取手中3自殺 中学は「重大事態」と報告 市教委「該当せず」と議決

 二〇一五年十一月に「いじめられたくない」と日記に書き残して茨城県取手市立中学三年の中島菜保子(なおこ)さん=当時(15)=が自殺した問題で、学校がいじめ防止対策推進法が規定する「重大事態」として報告したにもかかわらず、市教委が重大事態に該当しないと議決していたことが五日、分かった。市教委が市議会議員全員協議会で明らかにした。

 市教委によると、学校は一六年三月四日付で「重大事態発生報告書」を市教委に提出。いじめの有無や自殺との関連は判断できないとしたが、遺族から「いじめによって自殺した」と申し出があったことから、重大事態として報告した。

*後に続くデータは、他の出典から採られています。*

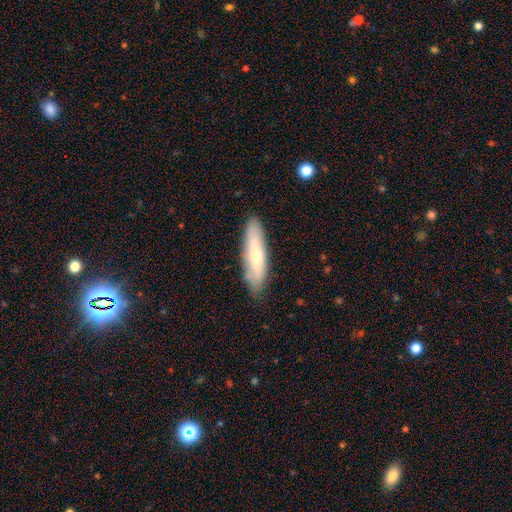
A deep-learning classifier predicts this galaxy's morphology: Smooth or featured? smooth (59%)
How rounded? cigar-shaped (66%)
Merging? none (81%)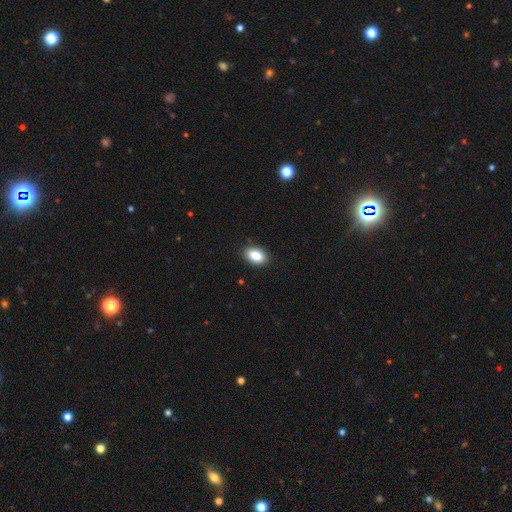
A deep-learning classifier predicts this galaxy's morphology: This is clearly a smooth galaxy (87%). How rounded: clearly in between (90%). Merging: clearly none (89%).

 一方、市教委は同月十六日の臨時会で、生徒への聞き取りからいじめが確認できないとして、「重大事態」に該当しないと議決した。

 同法の規定では、いじめの事実が確認できなくても、いじめにより心身に大きな被害が生じた可能性があれば重大事態と認定できる。矢作(やはぎ)進教育長は協議会で「自死につながるいじめかどうかで判断してしまった」と謝罪した。市教委は五月三十日、議決を撤回している。

 菜保子さんの母淳子さん(47)は「このような学校の報告があるとは知らなかった。市教委は何の権限があって『該当しない』と判断できたのか」と憤った。